Le couple pourrait choisir d’utiliser les sommes mises de côté pour les études des enfants en les remboursant par la suite, pourtant, il choisit d’emprunter de l’argent à un taux d’intérêt élevé.

«Avec ce genre de règle, l’investisseur tente de ne pas succomber à son désir de gratification immédiate en ayant accès au capital. De la même manière, lorsqu’on finance la consommation avec des dividendes au lieu de toucher au capital, le degré de contrôle de soi nécessaire diminue. C’est pour ces mêmes raisons que le parent sera hésitant à « emprunter » au fonds d’épargne études de ses enfants : il s’inquiétera de retirer trop d’argent et de ne pas avoir suffisamment de discipline pour se « rembourser » par la suite», note Hersh M. Shefrin.

Atténuer le regret

Le contrôle de soi n’est pas le seul facteur qui rendrait plus attrayante l’idée de ne dépenser que les dividendes.

Le regret jouerait aussi un rôle.

Selon le prix Nobel d’économie Daniel Kahneman et son défunt collègue chercheur Amos Tversky, le regret est ressenti «lorsqu’une personne peut imaginer avoir fait quelque chose qui aurait mené à une fin plus désirable».

Ils prennent un exemple simple pour illustrer cette notion.

Ainsi, un premier investisseur dépense normalement le dividende de 1 $ qu’il reçoit, alors qu’un deuxième investisseur, qui ne vend jamais ses actions pour financer sa consommation, décide d’en vendre pour 1 $ afin de pouvoir acheter quelque chose. Tout de suite après que le deuxième investisseur a vendu son action, le prix monte.

«Il est plus facile pour le deuxième investisseur d’imaginer ce qui serait arrivé s’il n’avait pas vendu l’action qu’il ne l’est pour le premier d’imaginer qu’il a réinvesti le dividende dans l’achat de nouvelles actions.

«Le deuxième investisseur ressentira plus de regret puisqu’il se sent responsable de son erreur», écrivaient les deux chercheurs dans leur étude intitulée «The Psychology of Preferences».

Réduire l’incertitude…

En plus de permettre aux investisseurs de compartimenter mentalement et de résister à la tentation, les dividendes agissent comme une garantie.

Dans A Behavioral Theory of the Firm, Richard Cyert et James March expliquent que les dividendes permettent aux investisseurs de réduire l’incertitude, puisque les gestionnaires d’entreprise les fixent en tentant d’éviter les variations trop importantes.

«Autrement dit, les firmes adoptent des règles normalisées qui n’éliminent pas l’incertitude, mais qui permettent un suivi plus facile», écrivent les deux chercheurs.

… et réconforter

Un dernier facteur expliquerait l’attachement des investisseurs aux dividendes : ces derniers sont perçus positivement dans toutes les situations.
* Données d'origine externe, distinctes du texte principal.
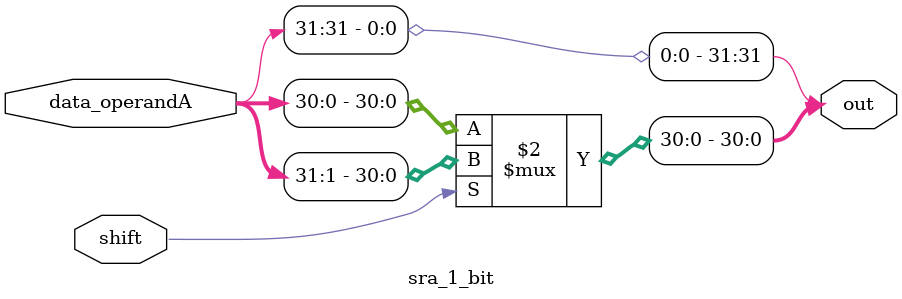
<source format=v>
module sra_1_bit (data_operandA, shift, out);
    input [31:0] data_operandA;
    input shift;
    output [31:0] out;
    
    assign out[31] = shift ? data_operandA[31] : data_operandA[31];
    assign out[30:0] = shift ? data_operandA[31:1]:data_operandA[30:0];
endmodule
</source>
D’une part, lorsque les actions versant des dividendes perdent de la valeur, les investisseurs perçoivent ces derniers comme un réconfort.

D’autre part, lorsque les actions gagnent en valeur, le dividende est perçu comme un gain supplémentaire.

De plus, même si une action qui ne verse pas de dividendes rapporte autant d’argent lors de sa vente qu’un titre qui donne un dividende, l’investisseur risque de préférer le titre qui verse un dividende, puisqu’il a l’impression de profiter de deux sources de revenus, soit le gain en capital de l’action et le dividende qu’elle lui verse.

«C’est un peu comme lorsqu’on recommande de ne pas emballer tous nos cadeaux de Noël dans une seule boîte pour éprouver du plaisir en déballant chacun des présents», ajoute Henriëtte Prast.